Bloom and cuckoo filters serve the same purpose, though they use quite different underlying algorithms. Each has strengths and weaknesses.

Insertion (push!)

Bloom filters have infinite capacity, but the false positive rate (FPR) trends toward 1 as more distinct elements are added. The given "capacity" of a bloom filter is the number of element at which the false positive rate is below a given threshold.

In contrast, cuckoo filters have a finite capacity, and the FPR trends towards a desired maximum as the filter fills. Attempting to insert an object in a full filter makes the push! operation return false.

Querying (in)

Bloom filters have false positives but never false negatives.

Cuckoo filters have false positives, and have no false negatives if a delete operation has never been performed on the filter. If a deletion operation has taken place, then because the deletion suffers from false positives, subsequent queries may return false negatives.

Deletion (pop!)

Bloom filters do not support deletion.

Cuckoo filters support deletion. Deleting an object from a cuckoo filter may also delete any colliding objects.

Merging (union)

Two bloom filters with the same parameters can always be merged.
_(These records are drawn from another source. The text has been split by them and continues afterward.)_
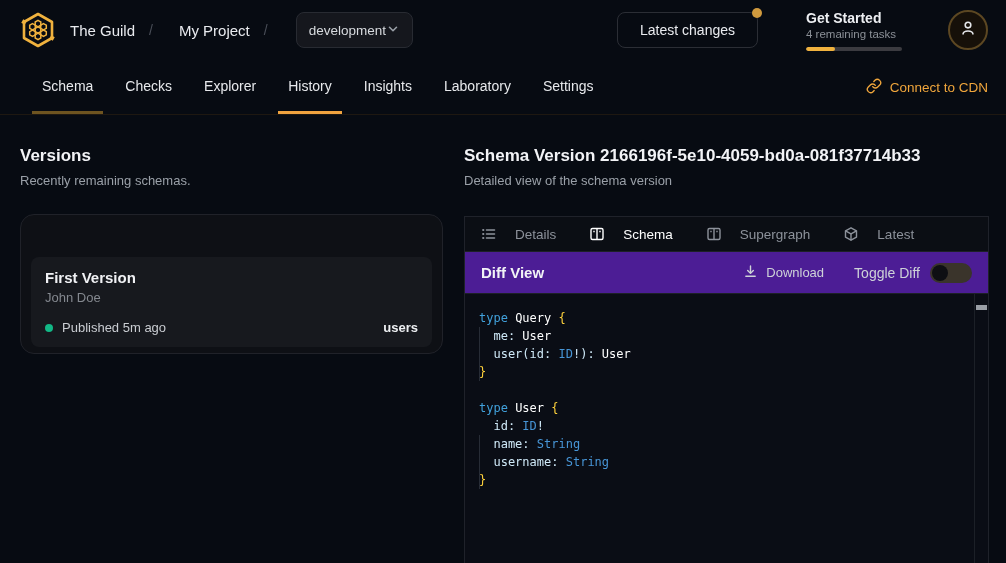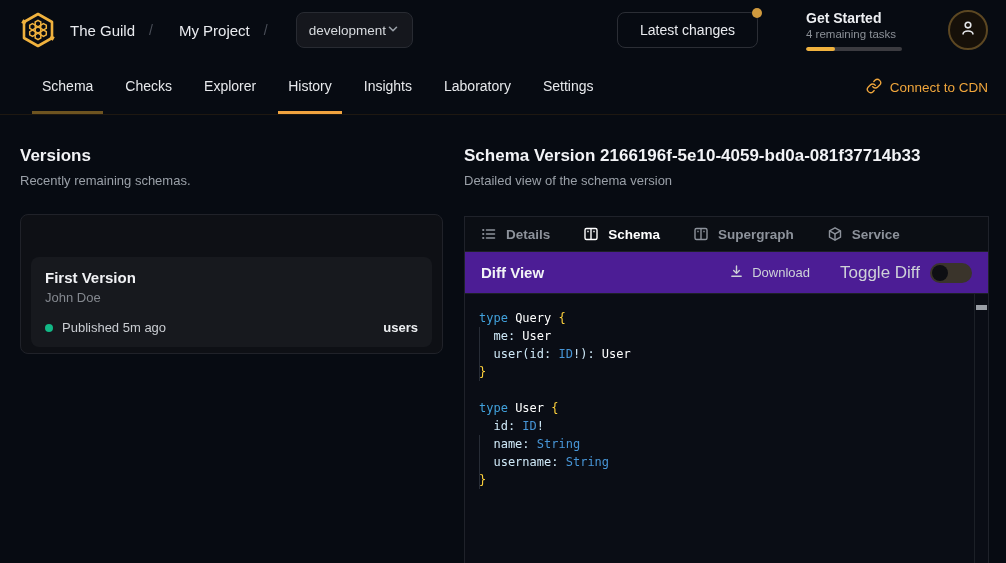"Details" .ptab { font-weight: bold -> none; gap: 9px -> 18px }
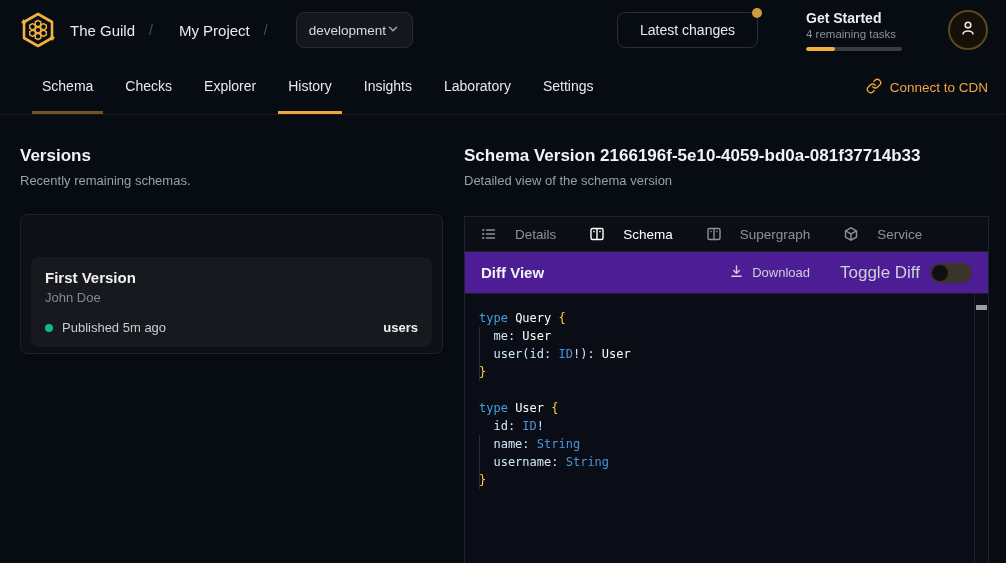"Service" span { text: Service -> Latest }
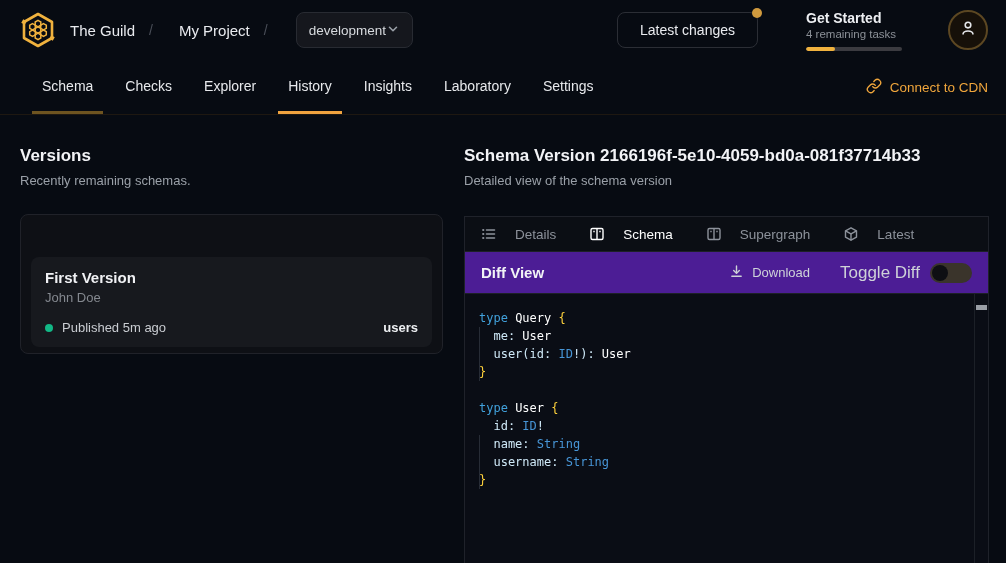"First Version" .versions-card { border-radius: 8px -> 14px }
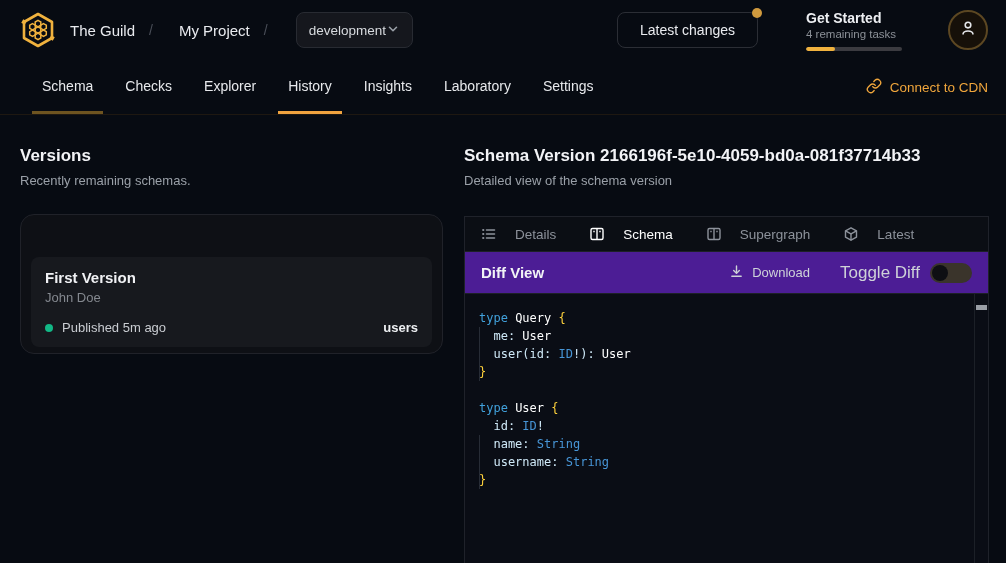"Toggle Diff" .toggle-label { font-size: 17px -> 14px }
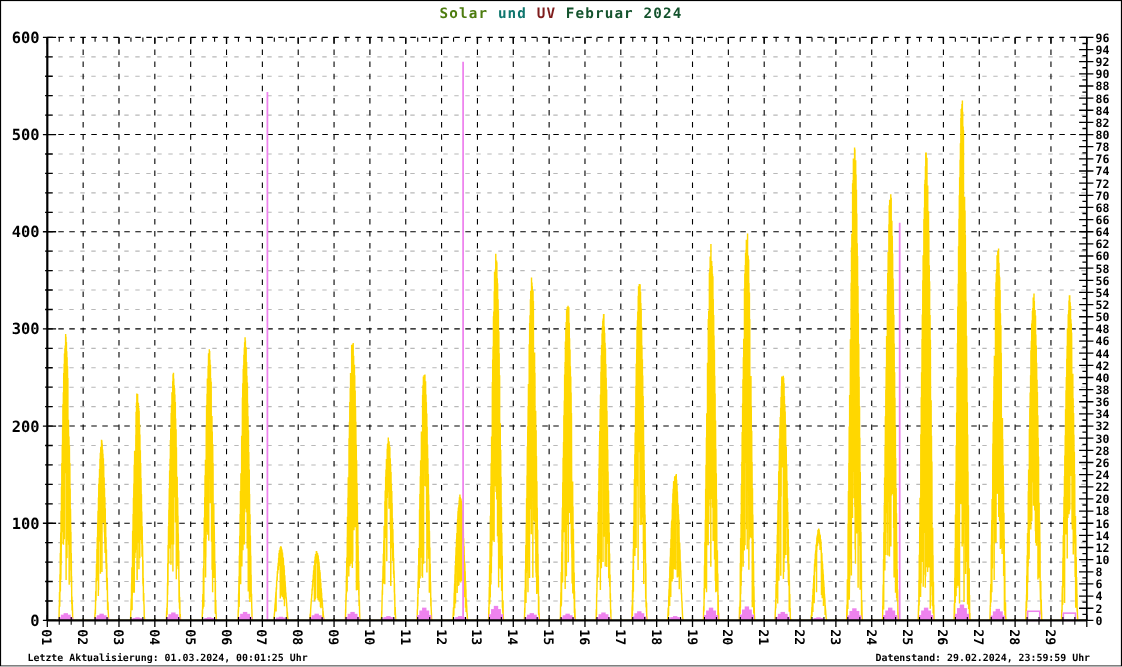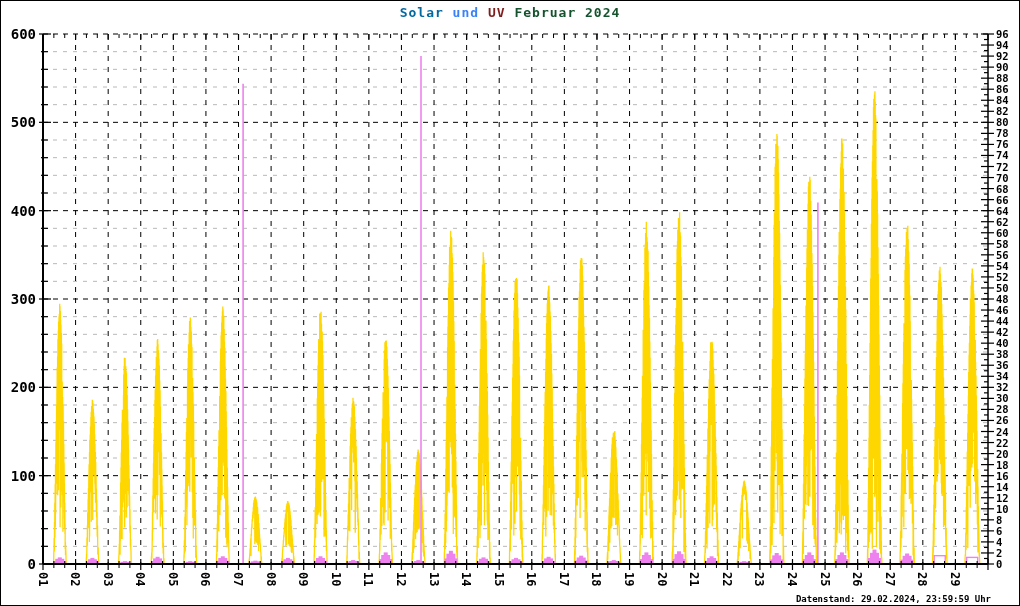"Solar" span { color: #0369a1 -> #4d7c0f }
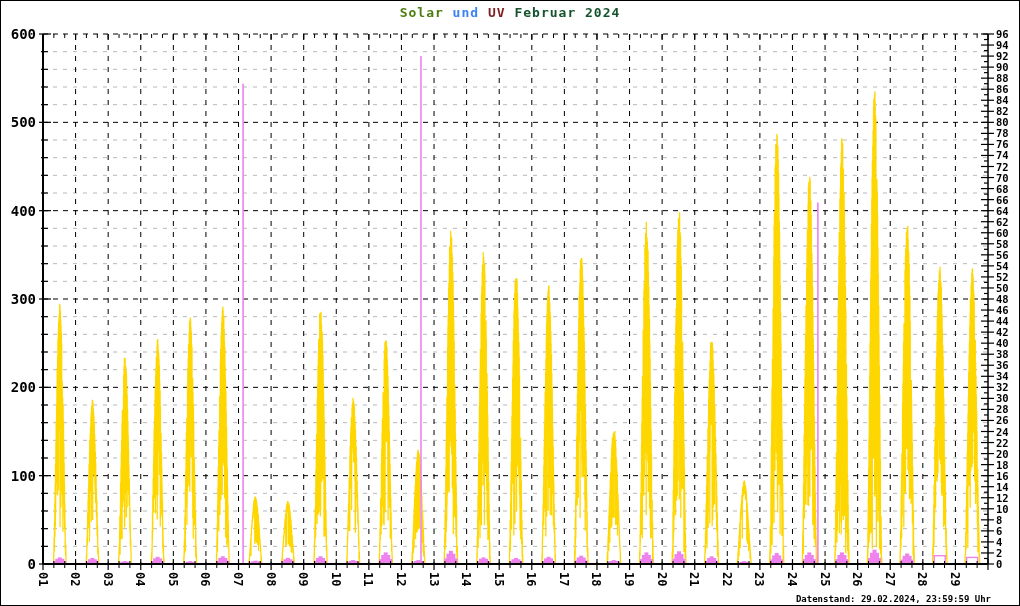"und" span { color: #3b82f6 -> #0f766e }
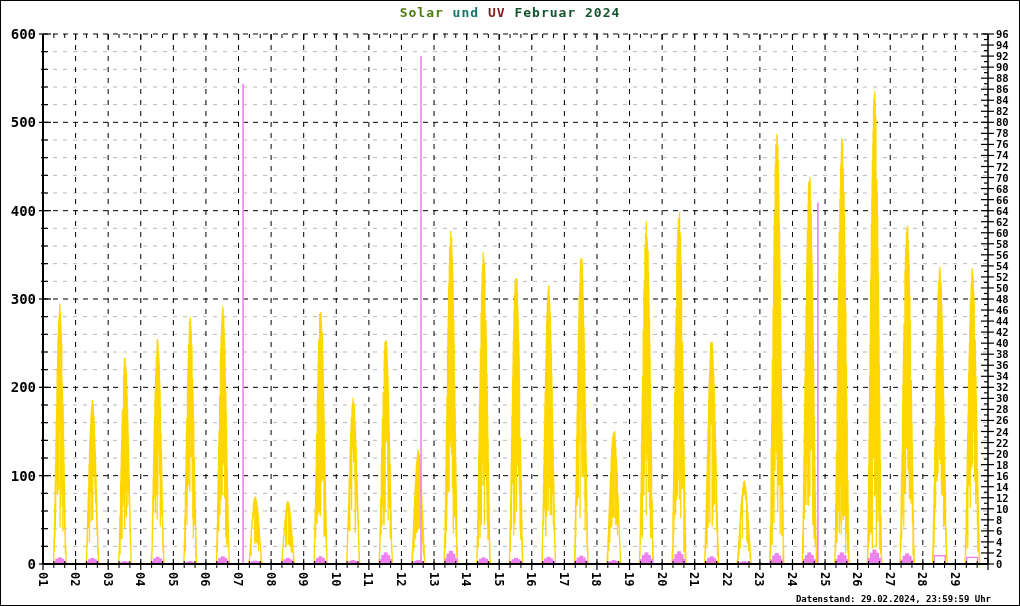"Letzte Aktualisierung: 01.03.2024," div.footer-text { html: none -> <div>Letzte Aktualisierung: 01.03.2024, 00:01:25 Uhr</div> }
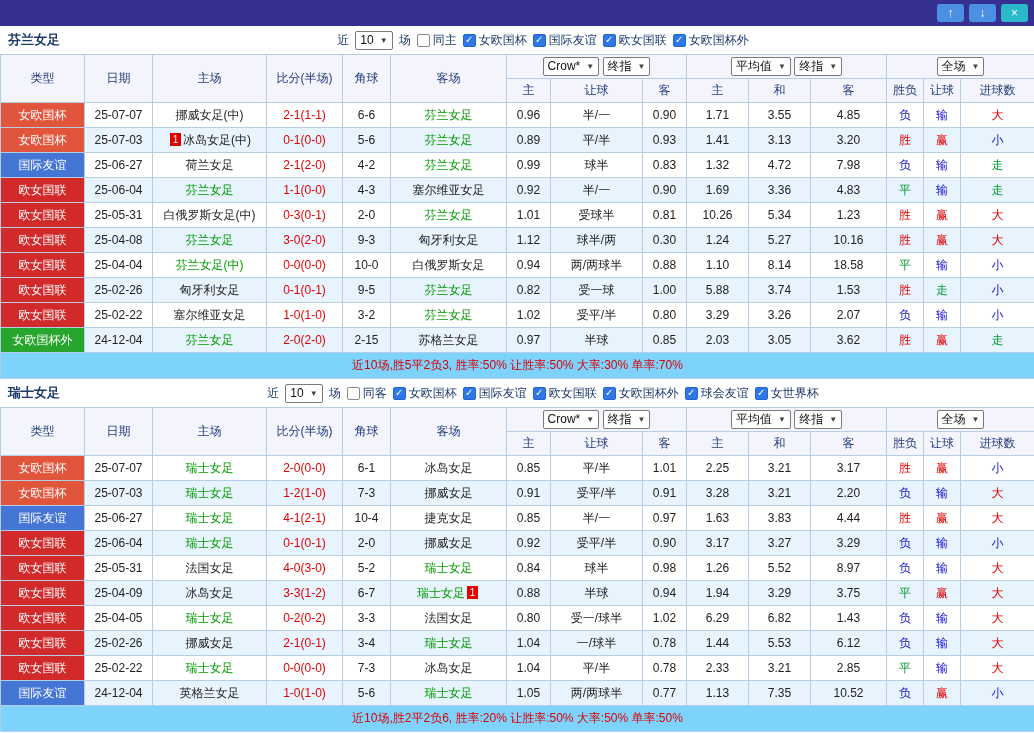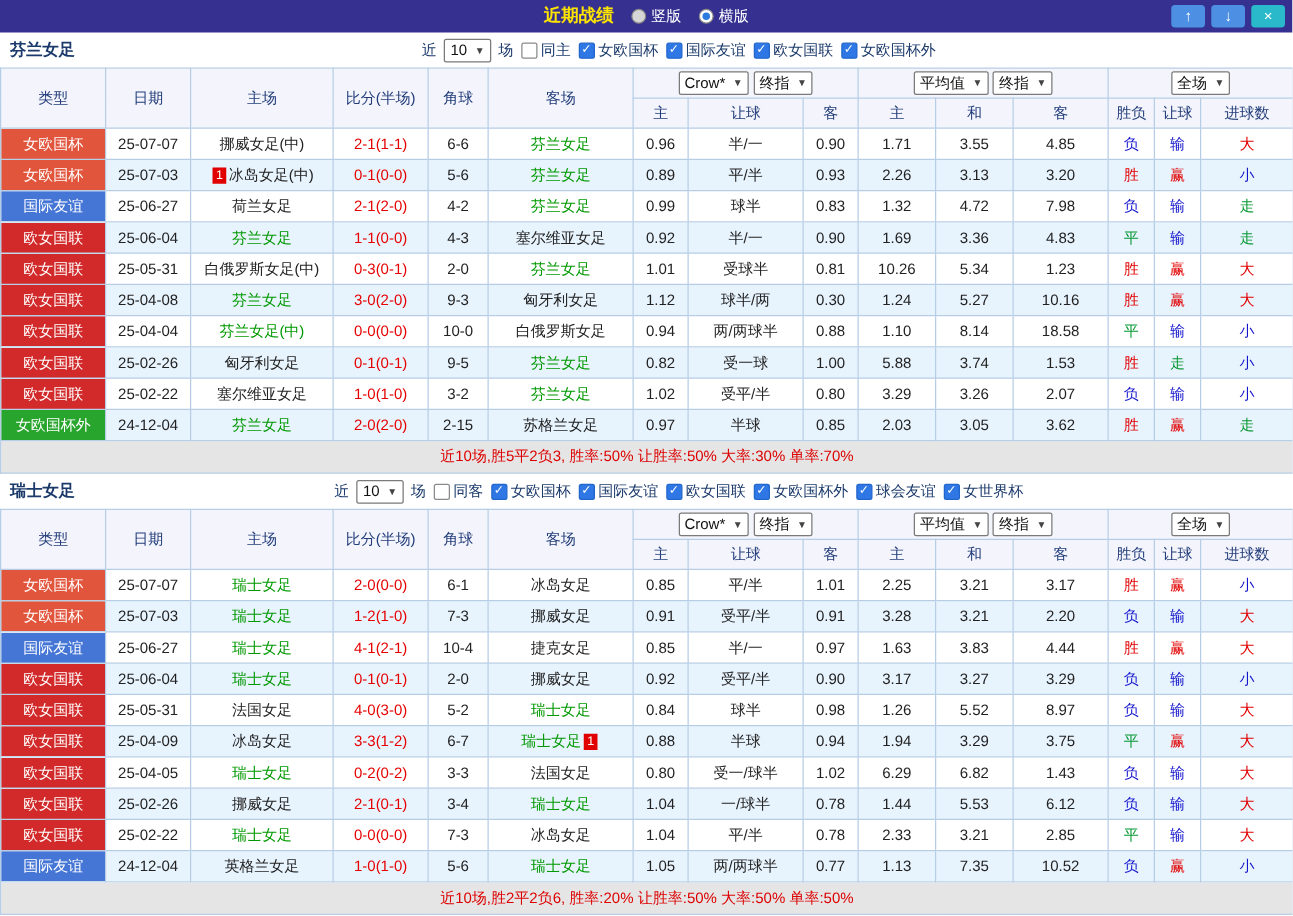"近期战绩" div.tb-center { html: <div> <span>近期战绩</span> <label> <span></span> <span>竖版</span> </label> <label> <span> <span></span> </span> <span>横版</span> </label> </div> -> none }
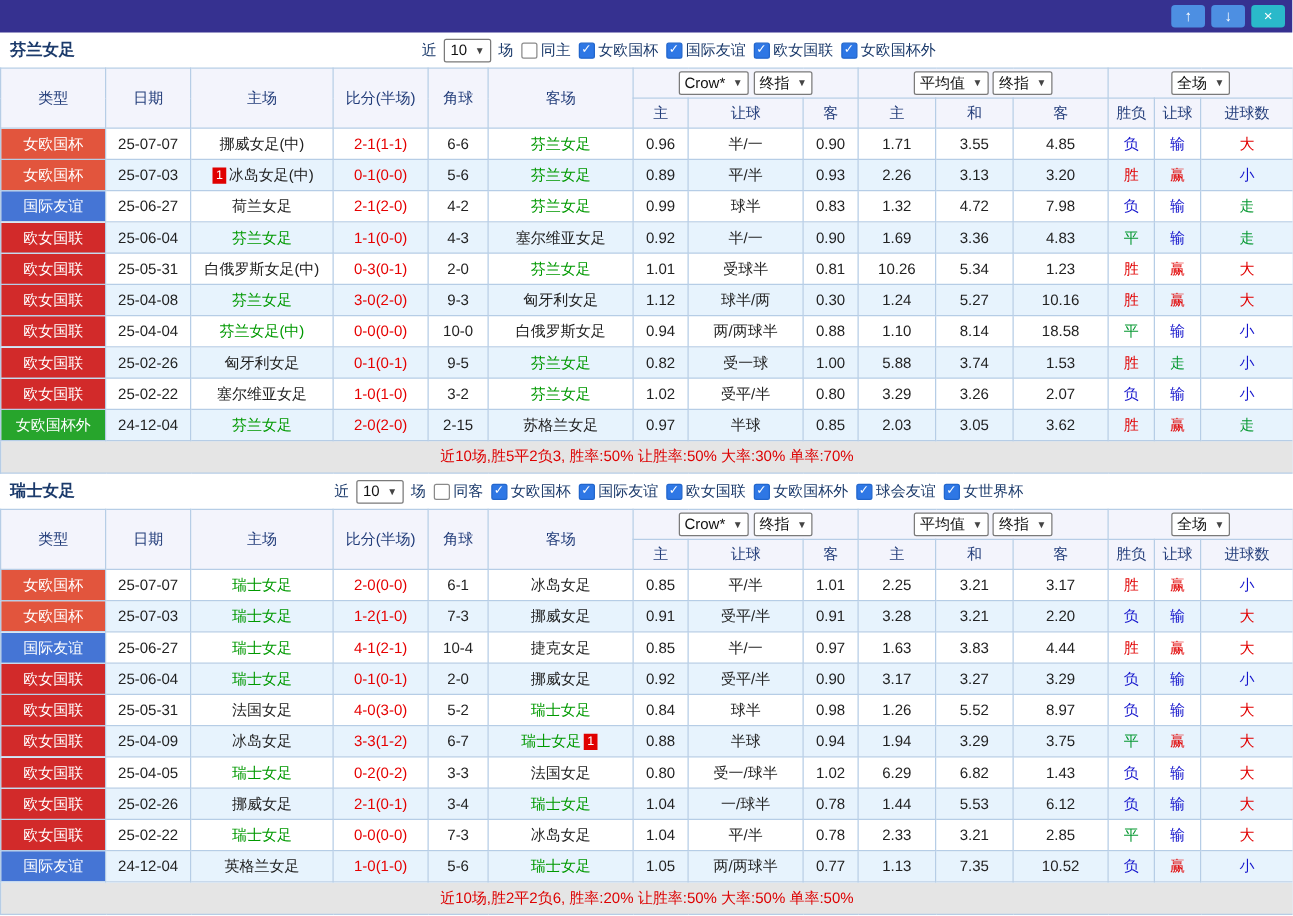"2.26" td.odds-cell { text: 2.26 -> 1.41 }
Two cuckoo filters cannot be merged if they do not have the same parameters. Even if they do, the union of elements in the cuckoo filter may be above the capacity of the filter, which will cause the merge operation to fail.

Memory, speed and scaling

Bits per element

Both bloom and cuckoo filters have nonzero but insignificant memory overhead. Almost all the memory consumed go to storing the encoded data.

Cuckoo filters use slightly fewer bits per element to achieve a given false positive rate. On the other hand, cuckoo filters can only have a size that is a power-of-two. This means that given a specific maximal memory available, a bloom filter may fit the desired memory usage better than a cuckoo filter, and thus have a larger possible capacity.